-- Start Article --

I think it’s specifically that the worst tech debt is whatever tech debt you
are adding at the moment, whatever is changing in the code right now.

It’s the leak vs. puddle analogy. Stopping the leak allows you to stop letting
new tech debt get in, regardless of whether existing tech debt is a growing
puddle.

For example, when thinking about what tech debt to fix, a mistake I think
people make is to focus on a big “systemic” piece of old tech debt that seems
to grow because it affects new things and forces you to code around it or
something.

But the project has self-evidently been living with that tech debt already. It
can be managed. In the meantime if some relatively harmless seeming tech debt
continues to creep in through code reviews, _that’s_ a worse problem, even if
it’s not “growing over time” in the manner of a long-lived wart in the system.

------
simonhfrost
Tech debt created from old business decisions.

You want to know why we added the isPancake method? You'll have to ask Lucy
who's back from holiday in two weeks, who mentioned talking to Greg the intern
from last summer, who said his old manager Anna said it's very important.

Please don't modify it until you've done that.

------
becga
Agree with the tests tech debt comment. Another huge problem is organizing
deployments and environment configs in general for those shops not using
something like k8s etc.

------
thijsvandien
The kind that keeps growing. Any mess can be cleaned up given time and effort,
but if more mess is produced faster than it can be cleaned up, it's a lost
cause.

------
bjourne
Overengineering. You can always refine chaotic code, but cutting down and
simplifying abstract code can be almost impossible.

------
gt2
Long workflows.

-- End Article --
-- Start Data shown --

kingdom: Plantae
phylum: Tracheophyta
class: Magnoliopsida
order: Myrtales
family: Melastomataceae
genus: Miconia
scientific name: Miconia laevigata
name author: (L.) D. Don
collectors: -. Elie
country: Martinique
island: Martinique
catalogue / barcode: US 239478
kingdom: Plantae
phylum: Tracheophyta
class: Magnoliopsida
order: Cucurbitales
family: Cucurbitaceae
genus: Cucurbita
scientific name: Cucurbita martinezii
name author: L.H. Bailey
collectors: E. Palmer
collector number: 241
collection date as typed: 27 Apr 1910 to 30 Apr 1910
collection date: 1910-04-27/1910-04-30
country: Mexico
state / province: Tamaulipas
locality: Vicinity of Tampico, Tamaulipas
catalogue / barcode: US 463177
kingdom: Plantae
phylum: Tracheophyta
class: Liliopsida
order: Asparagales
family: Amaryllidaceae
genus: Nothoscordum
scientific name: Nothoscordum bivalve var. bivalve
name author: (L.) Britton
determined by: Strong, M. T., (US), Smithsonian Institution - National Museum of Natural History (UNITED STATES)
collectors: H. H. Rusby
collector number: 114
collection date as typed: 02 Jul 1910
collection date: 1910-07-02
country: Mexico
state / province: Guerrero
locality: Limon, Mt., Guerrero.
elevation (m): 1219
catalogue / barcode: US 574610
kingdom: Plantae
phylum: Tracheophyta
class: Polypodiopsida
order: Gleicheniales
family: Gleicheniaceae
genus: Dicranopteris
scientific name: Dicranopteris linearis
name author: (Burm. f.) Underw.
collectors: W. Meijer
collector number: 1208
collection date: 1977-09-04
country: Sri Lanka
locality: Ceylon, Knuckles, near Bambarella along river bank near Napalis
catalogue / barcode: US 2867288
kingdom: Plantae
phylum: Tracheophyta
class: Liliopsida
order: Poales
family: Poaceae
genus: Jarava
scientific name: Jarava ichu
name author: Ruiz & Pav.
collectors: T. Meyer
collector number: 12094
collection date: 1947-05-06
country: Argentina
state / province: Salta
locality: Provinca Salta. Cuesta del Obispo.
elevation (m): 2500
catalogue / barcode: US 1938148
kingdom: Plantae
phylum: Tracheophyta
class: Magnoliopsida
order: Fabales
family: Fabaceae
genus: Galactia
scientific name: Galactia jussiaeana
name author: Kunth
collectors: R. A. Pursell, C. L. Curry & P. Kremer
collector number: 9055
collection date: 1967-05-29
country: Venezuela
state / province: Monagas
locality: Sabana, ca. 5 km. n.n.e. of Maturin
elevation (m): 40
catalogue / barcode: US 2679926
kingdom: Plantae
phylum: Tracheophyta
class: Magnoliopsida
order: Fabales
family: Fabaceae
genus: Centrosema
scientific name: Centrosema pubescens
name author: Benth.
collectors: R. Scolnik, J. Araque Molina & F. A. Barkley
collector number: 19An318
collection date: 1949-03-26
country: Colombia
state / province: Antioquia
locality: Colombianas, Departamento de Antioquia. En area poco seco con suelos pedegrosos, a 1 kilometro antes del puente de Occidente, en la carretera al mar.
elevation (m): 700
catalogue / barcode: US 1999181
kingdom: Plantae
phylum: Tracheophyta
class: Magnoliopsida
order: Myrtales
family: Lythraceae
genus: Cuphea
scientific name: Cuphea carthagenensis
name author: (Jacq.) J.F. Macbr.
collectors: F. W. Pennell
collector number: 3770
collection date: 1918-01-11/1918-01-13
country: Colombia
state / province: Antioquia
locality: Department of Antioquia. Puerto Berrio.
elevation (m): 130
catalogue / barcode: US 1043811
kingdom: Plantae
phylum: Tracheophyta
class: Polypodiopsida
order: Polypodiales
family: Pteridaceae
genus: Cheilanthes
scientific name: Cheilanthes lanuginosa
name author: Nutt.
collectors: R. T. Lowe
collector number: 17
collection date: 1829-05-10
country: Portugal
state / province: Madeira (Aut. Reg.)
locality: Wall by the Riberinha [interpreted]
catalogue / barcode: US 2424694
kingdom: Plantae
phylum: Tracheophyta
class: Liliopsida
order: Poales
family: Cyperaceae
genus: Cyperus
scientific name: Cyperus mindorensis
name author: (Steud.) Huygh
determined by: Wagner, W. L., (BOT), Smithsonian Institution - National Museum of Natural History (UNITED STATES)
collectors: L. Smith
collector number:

-- End Data shown --

* **Exercise instructions**:
1. Translate this sentence from the tech debt thread into Spanish: "You can always refine chaotic code, but cutting down and simplifying abstract code can be almost impossible."
2. Output the passage of the tech debt thread from "It’s the leak" to "in the system.", copied exactly.

* **Task-by-task outputs**:
1. Siempre se puede refinar el código caótico, pero recortar y simplificar el código abstracto puede ser casi imposible.

2.
It’s the leak vs. puddle analogy. Stopping the leak allows you to stop letting
new tech debt get in, regardless of whether existing tech debt is a growing
puddle.

For example, when thinking about what tech debt to fix, a mistake I think
people make is to focus on a big “systemic” piece of old tech debt that seems
to grow because it affects new things and forces you to code around it or
something.

But the project has self-evidently been living with that tech debt already. It
can be managed. In the meantime if some relatively harmless seeming tech debt
continues to creep in through code reviews, _that’s_ a worse problem, even if
it’s not “growing over time” in the manner of a long-lived wart in the system.